▸ **DATA PROVIDED**:
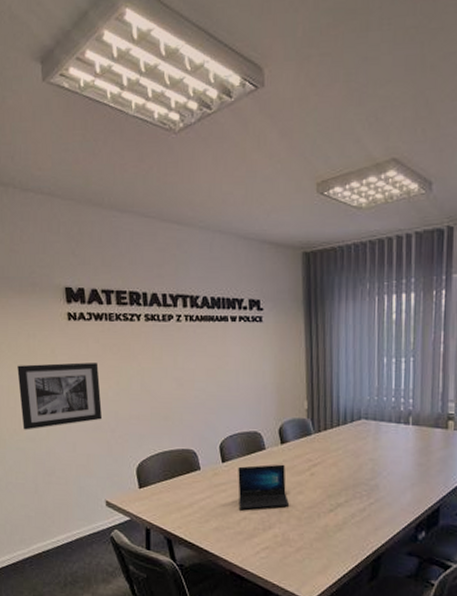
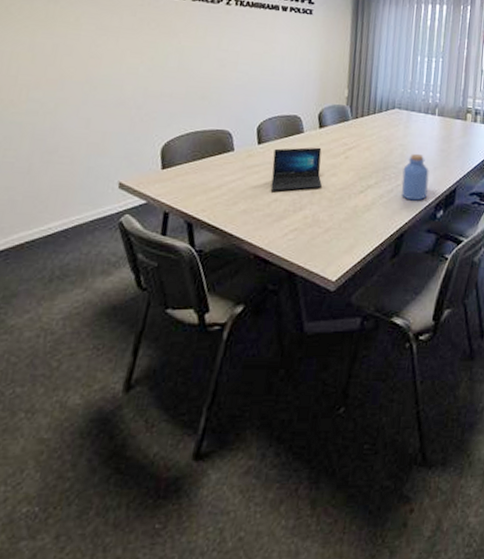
wall art: present [17,362,103,430] -> none [23,30,132,102]
jar: none [374,468,406,521] -> present [401,153,429,201]

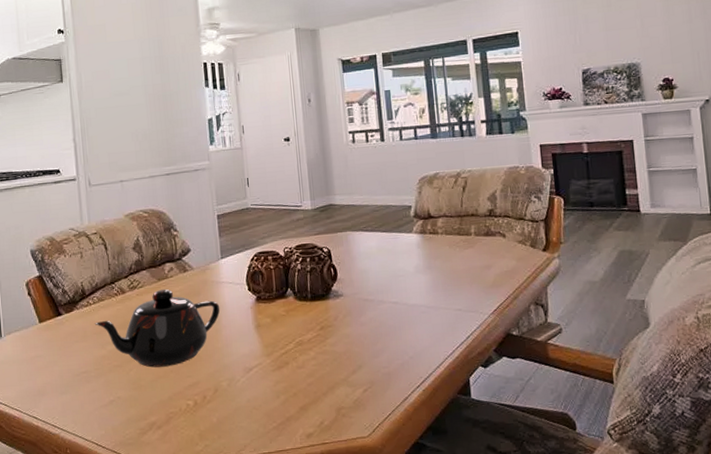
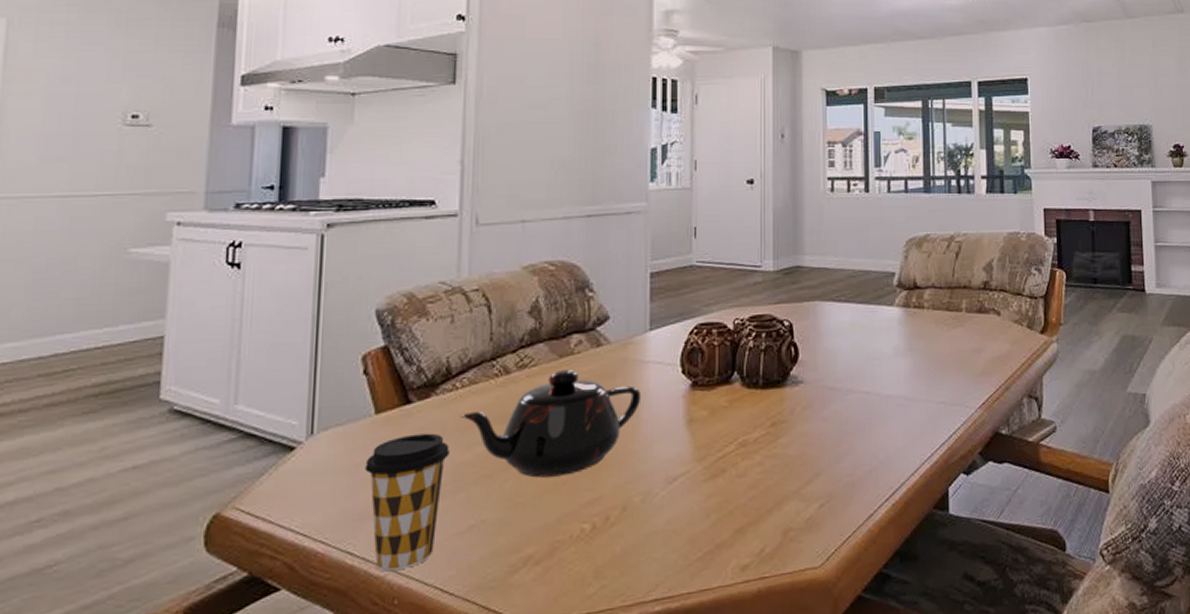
coffee cup: none [37,336,91,431] -> present [365,433,449,572]

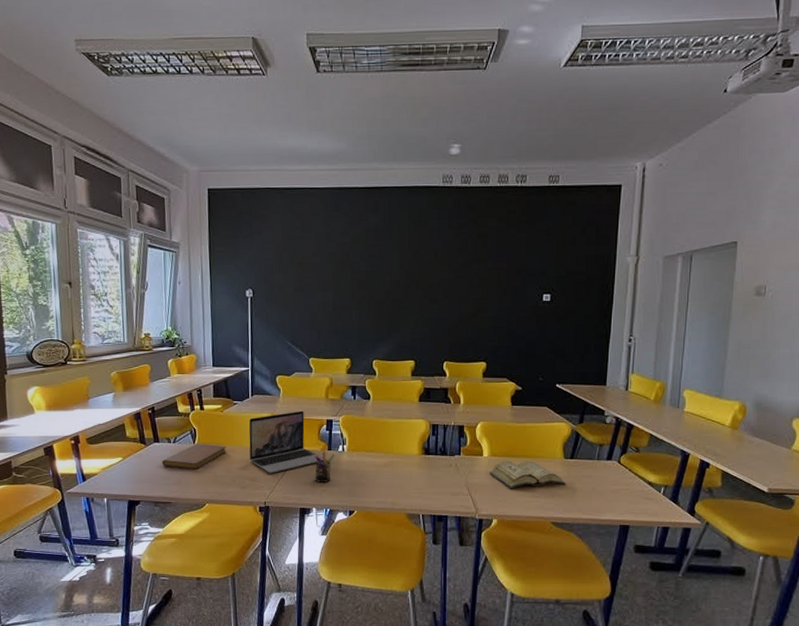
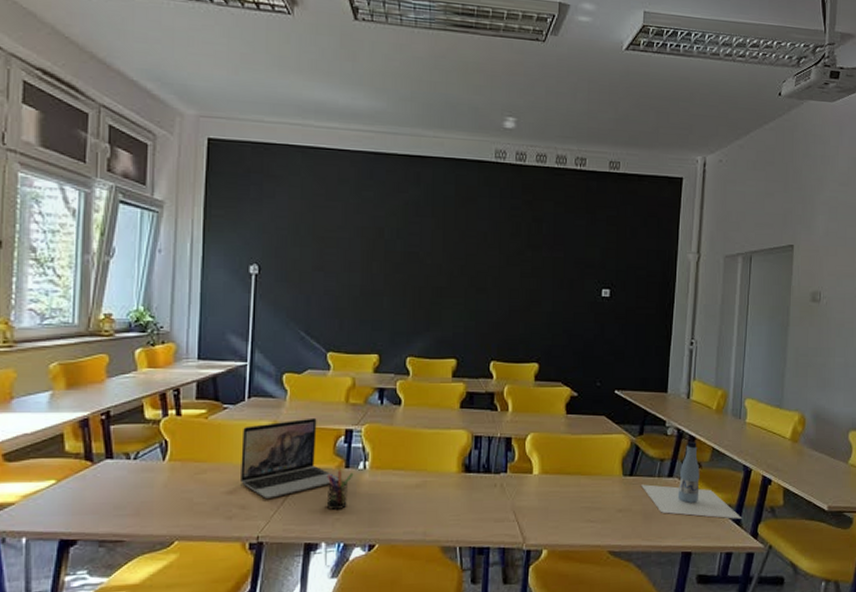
notebook: present [162,443,226,469] -> none [115,460,209,495]
diary: present [489,460,566,489] -> none [539,478,624,513]
bottle: none [581,428,679,498] -> present [641,441,742,519]

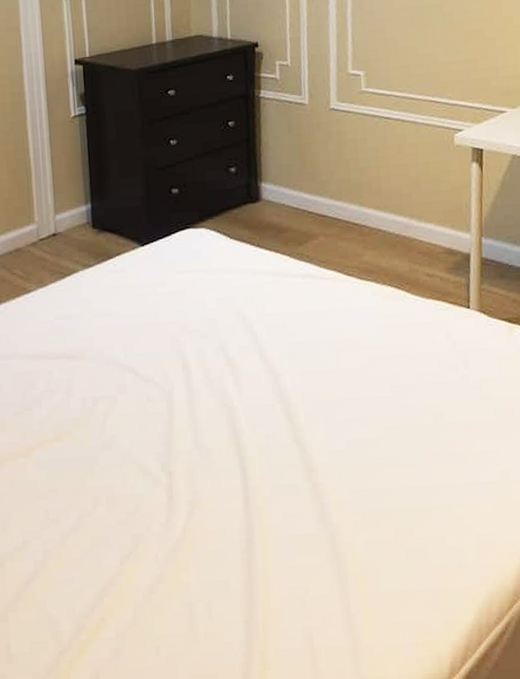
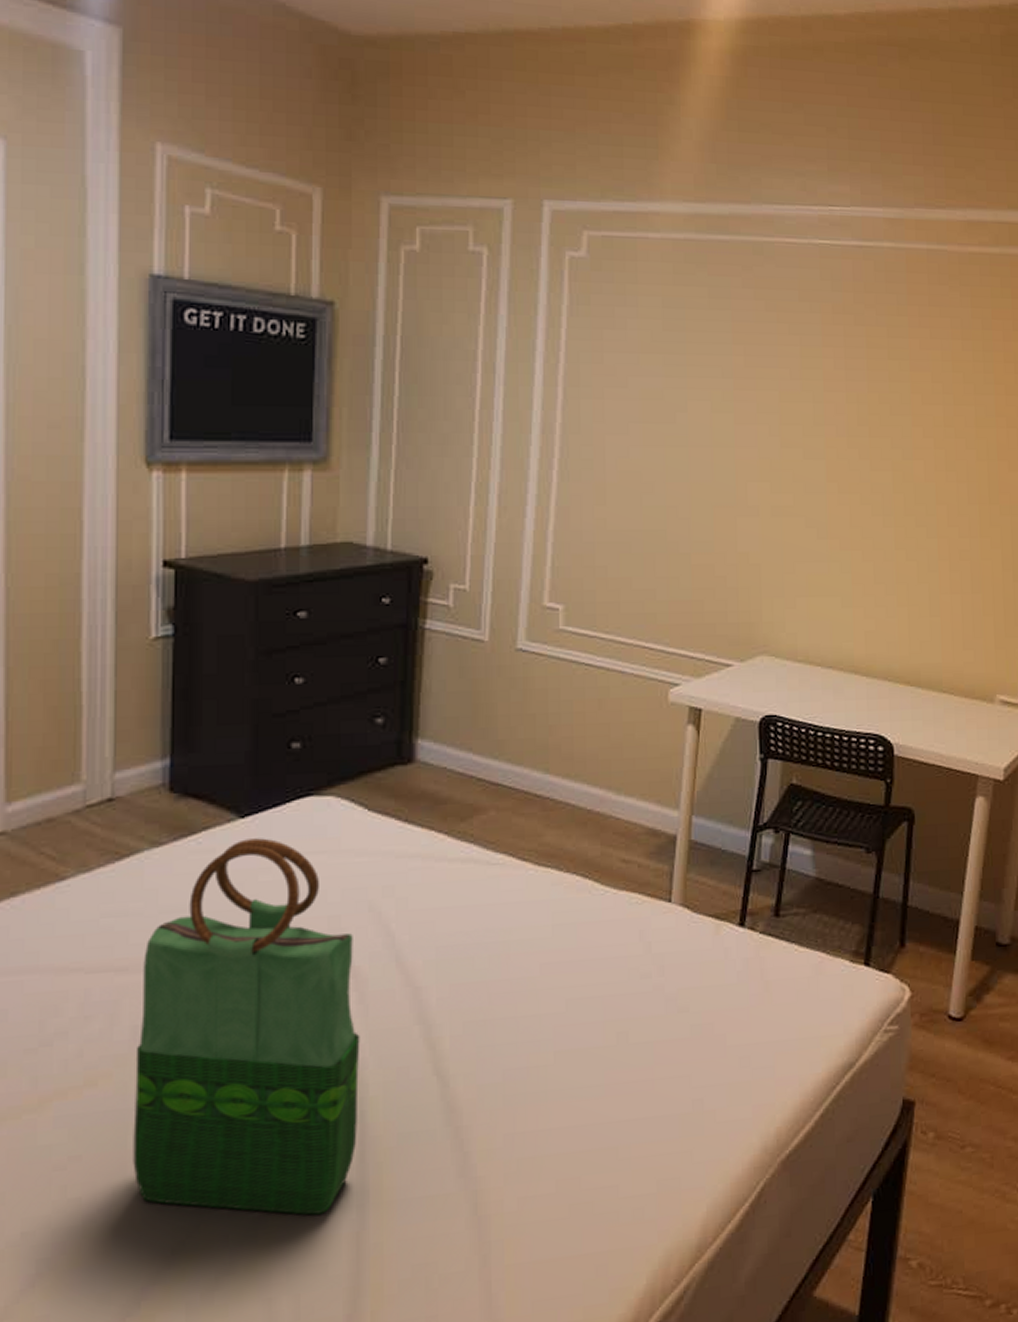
tote bag: none [85,261,242,544] -> present [133,838,360,1215]

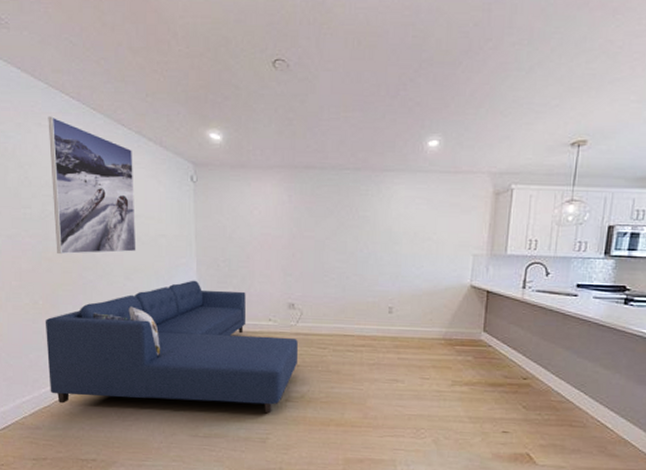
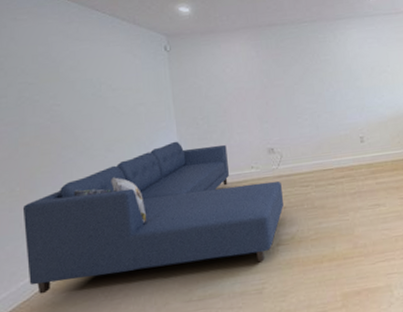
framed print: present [48,116,136,254] -> none [23,10,116,137]

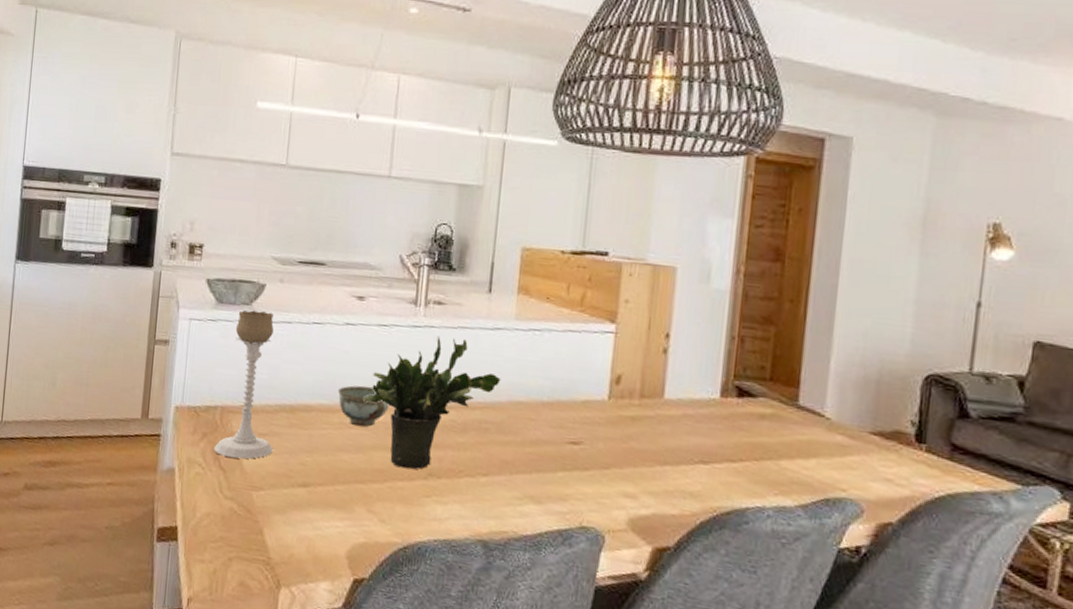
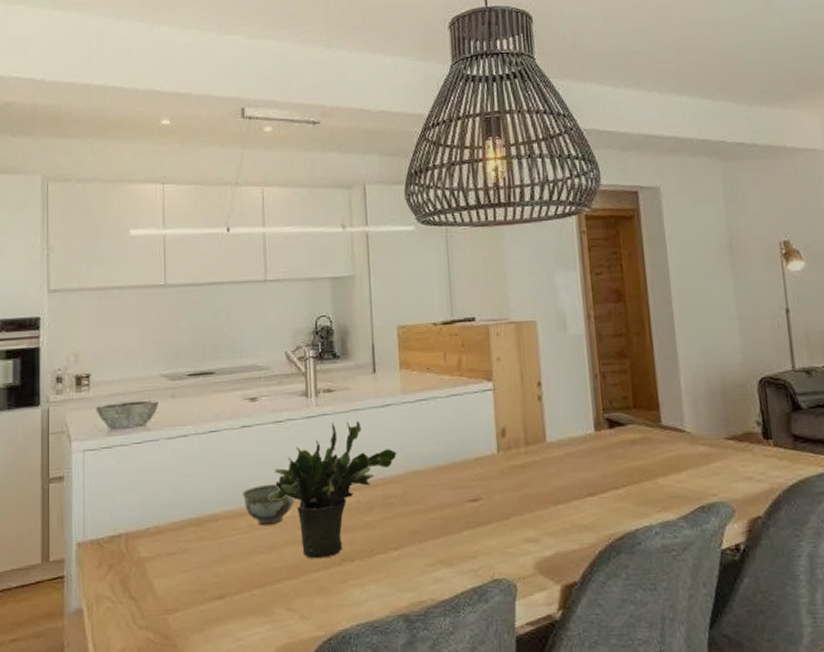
candle holder: present [213,310,274,459] -> none [122,429,184,585]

▸ **DIRECTIONS**:
Leaving the pictures out, set down exactly the lines from the one with "bottle: none [581,428,679,498]" through the end of the records.

▸ **TASK RESPONSE**:
bottle: none [581,428,679,498] -> present [641,441,742,519]

tote bag: none [85,261,242,544] -> present [133,838,360,1215]

framed print: present [48,116,136,254] -> none [23,10,116,137]

candle holder: present [213,310,274,459] -> none [122,429,184,585]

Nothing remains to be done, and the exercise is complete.